EXERCISE AIM
All of the listing is to be written out word for word, with the pictures left out.

GIVEN DATA
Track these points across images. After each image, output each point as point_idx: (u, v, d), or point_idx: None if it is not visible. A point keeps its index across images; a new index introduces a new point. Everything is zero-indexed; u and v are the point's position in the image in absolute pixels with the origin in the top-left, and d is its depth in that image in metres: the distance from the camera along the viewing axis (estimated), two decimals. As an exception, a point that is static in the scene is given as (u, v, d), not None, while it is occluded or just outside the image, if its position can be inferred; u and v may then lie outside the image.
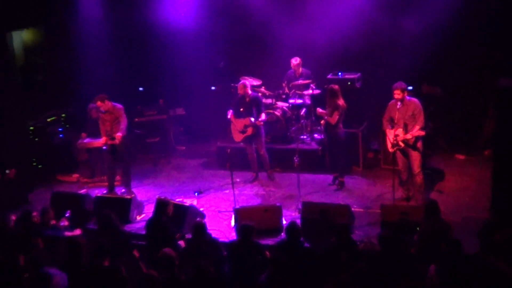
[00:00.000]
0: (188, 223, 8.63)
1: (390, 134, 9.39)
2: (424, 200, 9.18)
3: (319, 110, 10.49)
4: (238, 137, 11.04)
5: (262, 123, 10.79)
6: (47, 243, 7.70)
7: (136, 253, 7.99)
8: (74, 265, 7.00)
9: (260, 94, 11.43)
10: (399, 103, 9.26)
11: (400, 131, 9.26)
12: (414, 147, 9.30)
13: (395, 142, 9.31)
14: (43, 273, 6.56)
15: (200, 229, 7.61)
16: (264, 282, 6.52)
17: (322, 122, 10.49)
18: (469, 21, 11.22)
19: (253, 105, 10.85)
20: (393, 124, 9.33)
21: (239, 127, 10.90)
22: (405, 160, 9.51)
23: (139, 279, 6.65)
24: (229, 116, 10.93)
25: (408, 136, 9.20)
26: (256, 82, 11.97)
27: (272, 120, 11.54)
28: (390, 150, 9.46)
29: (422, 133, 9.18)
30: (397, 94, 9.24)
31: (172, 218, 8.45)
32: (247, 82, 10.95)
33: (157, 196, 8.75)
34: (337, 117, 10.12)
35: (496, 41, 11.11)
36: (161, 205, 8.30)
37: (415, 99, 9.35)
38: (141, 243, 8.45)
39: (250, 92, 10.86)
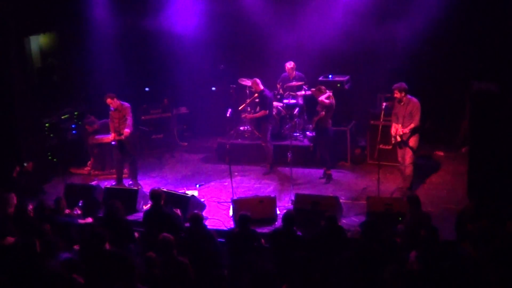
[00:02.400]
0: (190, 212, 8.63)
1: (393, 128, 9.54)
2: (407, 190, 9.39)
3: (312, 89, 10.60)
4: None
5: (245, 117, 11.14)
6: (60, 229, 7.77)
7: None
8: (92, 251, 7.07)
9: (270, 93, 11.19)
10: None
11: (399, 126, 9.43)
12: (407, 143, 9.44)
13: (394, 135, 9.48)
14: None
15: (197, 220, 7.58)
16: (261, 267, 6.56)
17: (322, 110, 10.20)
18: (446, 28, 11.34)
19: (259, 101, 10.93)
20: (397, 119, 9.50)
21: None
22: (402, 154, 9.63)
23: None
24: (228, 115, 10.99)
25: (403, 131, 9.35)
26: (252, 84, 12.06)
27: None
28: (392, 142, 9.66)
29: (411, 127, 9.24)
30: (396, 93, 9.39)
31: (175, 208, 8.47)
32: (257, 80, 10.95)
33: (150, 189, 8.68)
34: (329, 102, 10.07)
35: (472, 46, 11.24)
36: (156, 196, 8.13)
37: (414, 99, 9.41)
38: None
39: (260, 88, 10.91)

RESULT OF THIS TASK
Track these points across images. After each image, output each point as point_idx: (u, v, d), or point_idx: None if it is not visible. A point keeps its index across images; a new index introduces a new point. Everything is zero-indexed; u and v are the point's position in the image in absolute pixels with the origin in the top-left, and d is its depth in that image in metres: the distance from the camera along the viewing axis (estimated), two decimals. As an exception, a point that is static in the scene is given as (u, v, d), not None, while it is occluded or just outside the image, if its position can be inferred; u and v may then lie outside the image.
[00:00.000]
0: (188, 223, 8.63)
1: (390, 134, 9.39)
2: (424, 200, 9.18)
3: (319, 110, 10.49)
4: (238, 137, 11.04)
5: (262, 123, 10.79)
6: (47, 243, 7.70)
7: (136, 253, 7.99)
8: (74, 265, 7.00)
9: (260, 94, 11.43)
10: (399, 103, 9.26)
11: (400, 131, 9.26)
12: (414, 147, 9.30)
13: (395, 142, 9.31)
14: (43, 273, 6.56)
15: (200, 229, 7.61)
16: (264, 282, 6.52)
17: (322, 122, 10.49)
18: (469, 21, 11.22)
19: (253, 105, 10.85)
20: (393, 124, 9.33)
21: (239, 127, 10.90)
22: (405, 160, 9.51)
23: (139, 279, 6.65)
24: (229, 116, 10.93)
25: (408, 136, 9.20)
26: (256, 82, 11.97)
27: (272, 120, 11.54)
28: (390, 150, 9.46)
29: (422, 133, 9.18)
30: (397, 94, 9.24)
31: (172, 218, 8.45)
32: (247, 82, 10.95)
33: (157, 196, 8.75)
34: (337, 117, 10.12)
35: (496, 41, 11.11)
36: (161, 205, 8.30)
37: (415, 99, 9.35)
38: (141, 243, 8.45)
39: (250, 92, 10.86)
[00:02.400]
0: (190, 212, 8.63)
1: (393, 128, 9.54)
2: (407, 190, 9.39)
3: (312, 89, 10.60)
4: None
5: (245, 117, 11.14)
6: (60, 229, 7.77)
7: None
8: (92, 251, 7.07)
9: (270, 93, 11.19)
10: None
11: (399, 126, 9.43)
12: (407, 143, 9.44)
13: (394, 135, 9.48)
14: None
15: (197, 220, 7.58)
16: (261, 267, 6.56)
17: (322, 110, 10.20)
18: (446, 28, 11.34)
19: (259, 101, 10.93)
20: (397, 119, 9.50)
21: None
22: (402, 154, 9.63)
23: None
24: (228, 115, 10.99)
25: (403, 131, 9.35)
26: (252, 84, 12.06)
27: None
28: (392, 142, 9.66)
29: (411, 127, 9.24)
30: (396, 93, 9.39)
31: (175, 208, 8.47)
32: (257, 80, 10.95)
33: (150, 189, 8.68)
34: (329, 102, 10.07)
35: (472, 46, 11.24)
36: (156, 196, 8.13)
37: (414, 99, 9.41)
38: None
39: (260, 88, 10.91)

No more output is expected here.